Take for example, a Candidate X1 who has Job 1 KRW% of 70%. Candidate X1 will be classified as a Job 1 Class A candidate. And for Candidate X2 and X3 who have Job1 KRW% of 80% and 90% respectively, they will also be classified as Job 1 Class A candidates.
At the same time, since Candidate X2 has also accumulated Job 2 KRW% of
80%, he is also classified as a Job 2. Class B candidate. But for Candidates X1 and X3, neither of whom accumulated Job 2 KRW% of equal or more than 50% (the passing weightage % for Job 2 Class C), they are not assigned to any classes for Job 2.
The Job-Candidate Classification data is then stored in the JC table per component 3.
Component 3: Job Candidate Classification (JC) Table
The JC table 40 contains all the matched candidates in each job Class A, B and C, referenced by a candidate number (41 ). The JC table is the ultimate outcome of the system and will be used to list the candidates in each classification to the recruiters. In the JC table 40 shown in figure 3, the table 40 includes the job number (1 , 2) 42, each class (A, B, C) associated with the job numbers 43, and the list of candidate numbers (e.g. 55, 89, 99 for Job 1 , Class A) associated with the job number and the relevant class 44.

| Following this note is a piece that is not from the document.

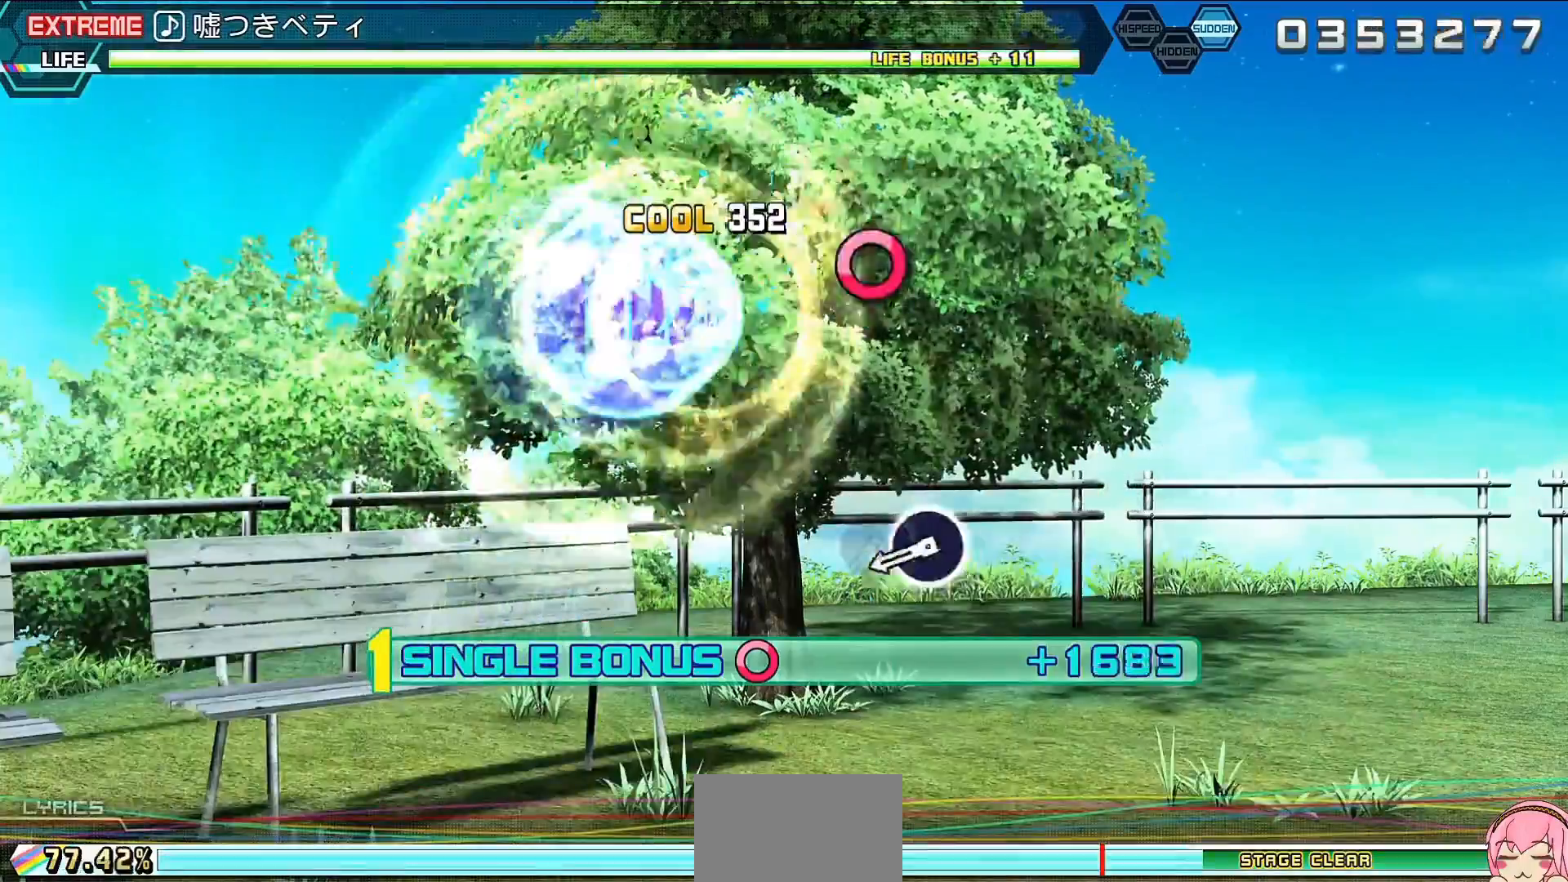
{"buttons": ["CIRCLE", "R2"], "events": [[233, "CIRCLE", "down"], [367, "CIRCLE", "up"], [367, "DPAD_RIGHT", "down"], [467, "CIRCLE", "down"], [467, "DPAD_RIGHT", "up"]]}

Each candidate can only be classified into at most one class of each job role/function.
The relationship between each candidate to the potential job roles/functions can be 1 to x, where x is an integer and inclusive of 0. This means that a candidate has the potential of holding more than 1 job role type in the system.
Recruiters may choose to further filter from the list provided in the JC table by adding new keywords and their relationships.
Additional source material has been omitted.